Dessa forma, parte da produção literária distanciou-se radicalmente do receptor da mensagem, do leitor, transformando-o em um ser incapacitado para decodificar o texto, condenando-o a ler sem entender, ou ler defrontando-se com dificuldades sobre dificuldades. A falsificação da teoria de Chklovski foi transformada em uma espécie de tormento, nova técnica de tortura, cujo objetivo é impedir que o leitor cumpra seu papel de co-autor. Sem dúvida, quando a linguagem serve apenas à reinvenção de si mesma, esquecendo-se do ato de narrar, a leitura — o exercício de recriar a obra — torna-se impossível.
Devaneio
No afã de corresponder à mentira disseminada em nome de Chklovski, inúmeros escritores se concentram em elaborar a linguagem de tal modo que, ao término de seus esforços, são compreendidos apenas por si próprios ou, quiçá, por um seleto grupo de iluminados.
Obedecendo a um atavismo desolador, esses escritores repetem o que Antonio Candido detectou inclusive nos primórdios da nossa literatura: a situação artificial em que os próprios escritores são “ao mesmo tempo grupo criador, transmissor e receptor; grupo multifuncional de ressonância limitada e dúbia caracterização, onde a literatura acabava por abafar a si mesma, esterilizando-se por falta de um ponto de apoio”.
Fechados em si mesmos, presos à falsa necessidade de criar uma nova vanguarda a cada amanhecer, bajulando-se em suas seitas particulares, tais escritores parecem buscar o que Gustave Flaubert expressou certa vez:
O que me parece belo, o que eu gostaria de fazer, é um livro sobre nada, um livro sem amarra exterior, que se sustentaria pela força interna de seu estilo, como a Terra, sem estar sustentada, se mantém no ar, um livro que não teria quase tema, ou pelo menos em que o tema fosse quase invisível, se é que pode haver.
Inebriante devaneio, sem dúvida. Mas apenas devaneio.
Partindo do afã de dificultar, a qualquer custo, a recepção da obra literária, e passando por centenas de outras simplificações, semelhantes à quimera flaubertiana e repetidas ad nauseam, chegamos ao que diagnostico como narratofobia — a paúra de narrar —, reforçada, em inúmeros casos, por uma evidente insegurança no domínio da linguagem. (É risível, aliás, o caradurismo de alguns escritores, que justificam seu desconhecimento e sua negligência em relação à língua citando ambíguas opções estéticas. Seria bom lembrá-los de que esses argumentos caíram em desuso quando soaram as últimas patacoadas da Semana de 22…)

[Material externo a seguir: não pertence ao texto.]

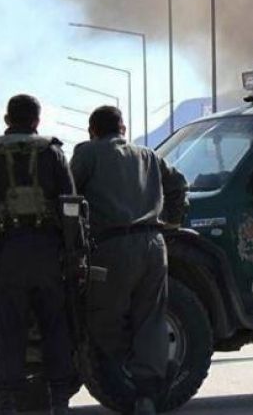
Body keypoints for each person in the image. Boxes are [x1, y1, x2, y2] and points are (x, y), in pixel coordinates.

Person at [0, 95, 75, 415]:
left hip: (8, 252)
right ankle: (60, 401)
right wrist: (74, 252)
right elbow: (71, 205)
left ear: (7, 120)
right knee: (54, 326)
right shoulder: (52, 151)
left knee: (9, 329)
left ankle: (7, 402)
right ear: (37, 121)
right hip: (47, 251)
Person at [71, 105, 187, 415]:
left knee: (102, 317)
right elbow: (178, 184)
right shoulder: (148, 155)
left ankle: (133, 368)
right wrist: (173, 221)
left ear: (92, 131)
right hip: (154, 244)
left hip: (111, 248)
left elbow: (67, 195)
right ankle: (148, 390)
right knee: (150, 317)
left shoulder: (88, 153)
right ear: (123, 129)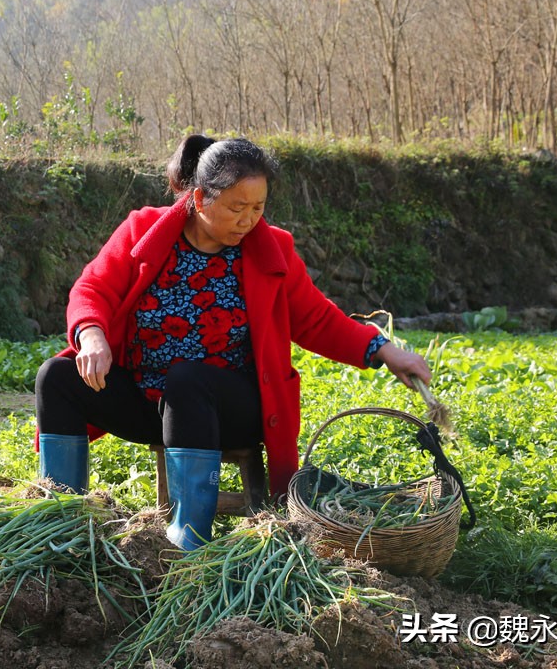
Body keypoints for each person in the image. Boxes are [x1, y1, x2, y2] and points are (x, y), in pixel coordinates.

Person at [35, 135, 432, 550]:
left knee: (188, 380)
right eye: (237, 208)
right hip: (153, 403)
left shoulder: (271, 249)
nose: (248, 220)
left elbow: (316, 318)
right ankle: (63, 520)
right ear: (201, 198)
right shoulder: (144, 230)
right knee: (58, 376)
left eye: (258, 208)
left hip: (231, 409)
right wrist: (92, 335)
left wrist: (384, 350)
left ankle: (188, 540)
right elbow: (93, 287)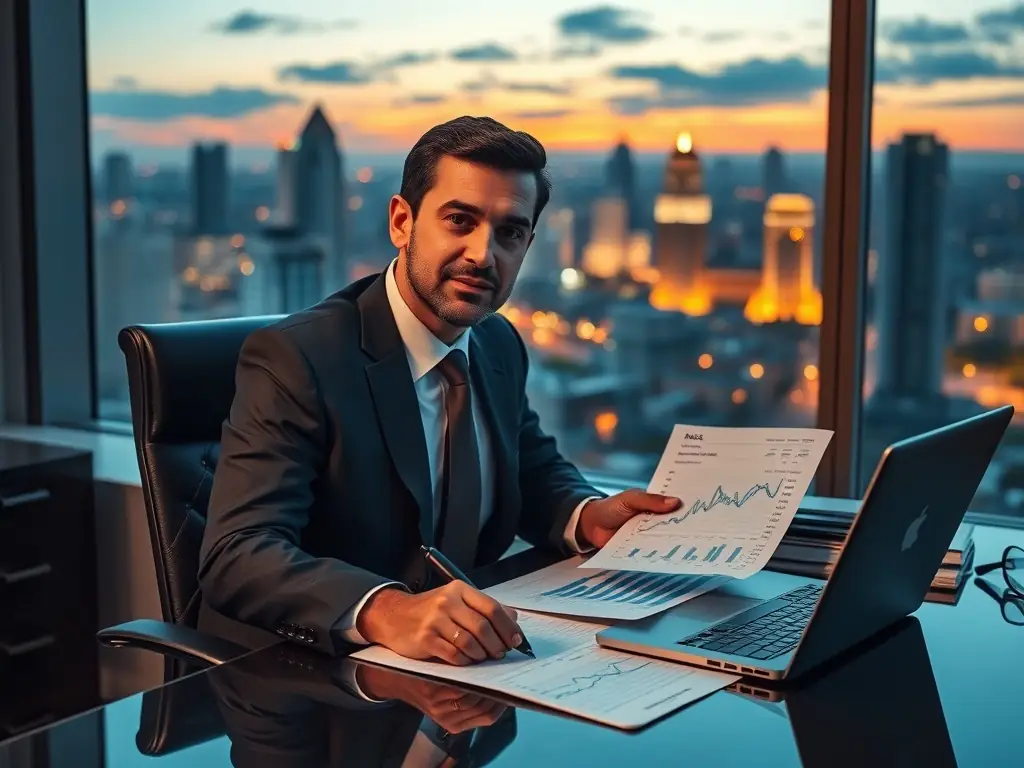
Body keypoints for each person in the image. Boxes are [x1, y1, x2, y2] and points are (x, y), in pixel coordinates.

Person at [197, 115, 680, 665]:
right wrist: (386, 610)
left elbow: (527, 467)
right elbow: (238, 554)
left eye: (509, 233)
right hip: (316, 679)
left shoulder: (497, 342)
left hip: (467, 666)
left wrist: (588, 515)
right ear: (402, 222)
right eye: (459, 221)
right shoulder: (300, 357)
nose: (483, 254)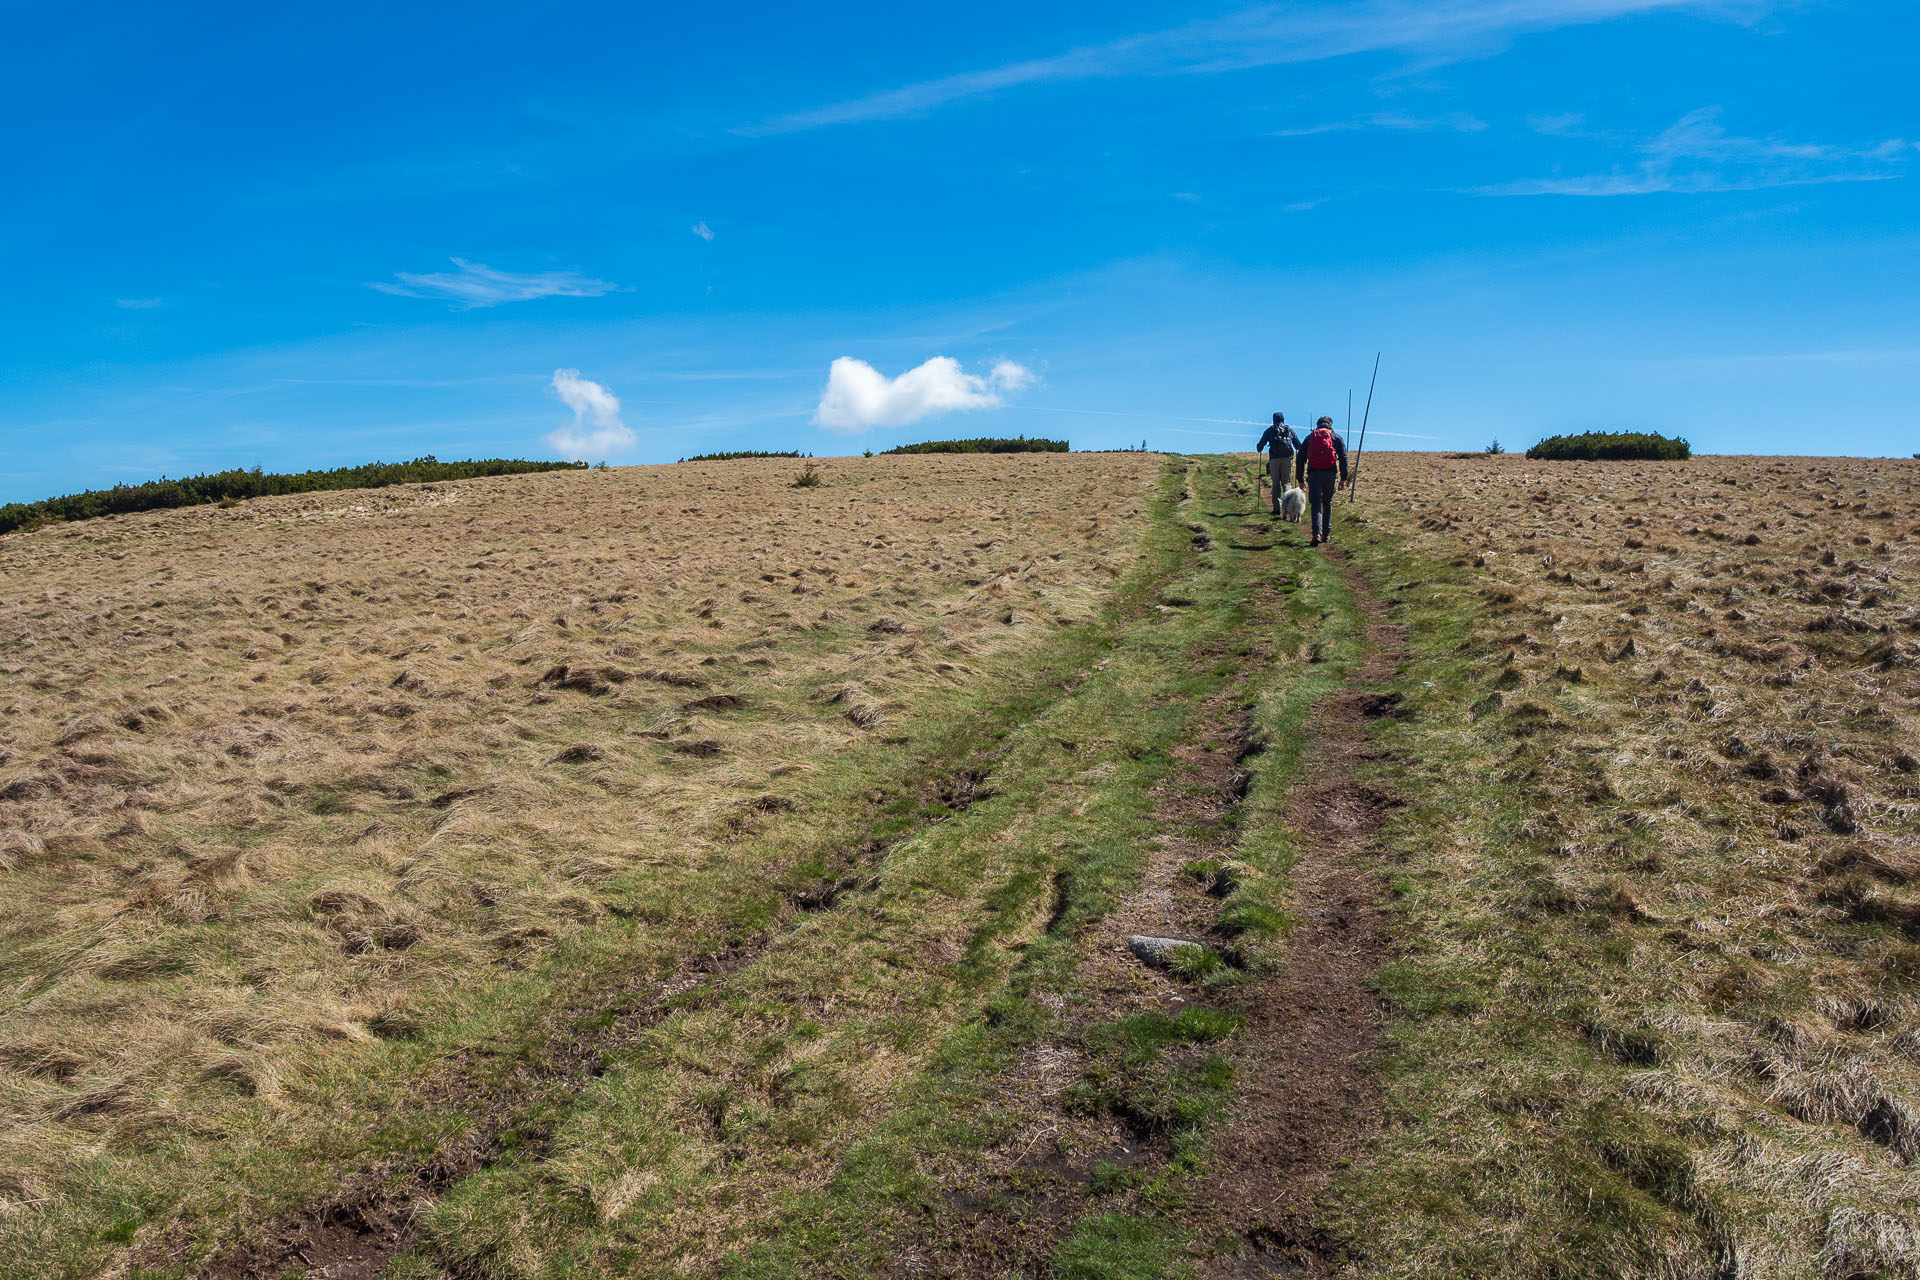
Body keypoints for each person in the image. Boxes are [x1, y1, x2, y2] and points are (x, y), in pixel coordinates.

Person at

Os resultados de tal fobia são sempre nocivos para o leitor, abandonado diante da página impressa, condenado ao deserto no qual a imaginação, por mais que se esforce, não consegue dar conta de construir o que seria tarefa do escritor.
As conseqüências desse tipo de literatura, no entanto, não se esgotam na leitura obscura, forçosamente aflitiva. Nossos poucos leitores, ávidos por uma literatura que os conduza para longe da mesmice e da banalidade, encontram, nas livrarias, as seções de literatura brasileira abarrotadas de textos herméticos. É fatal, portanto, que sejam raptados para o mundo da subliteratura, tornando-se reféns dos romancinhos kardecistas e de outras tantas panacéias na forma de brochura.
Quando os escritores se submetem aos falsos mandamentos do “bem escrever”, quando se fecham na permanente recriação de um dialeto exclusivo, quando optam pelo purismo doentio, não apresentam apenas graves sintomas de narratofobia, mas certamente contribuem para manter os leitores presos ao cotidiano inconsciente, capturados pelo estranhamento e pelo automatismo que Liev Tolstói descreveu com perfeição.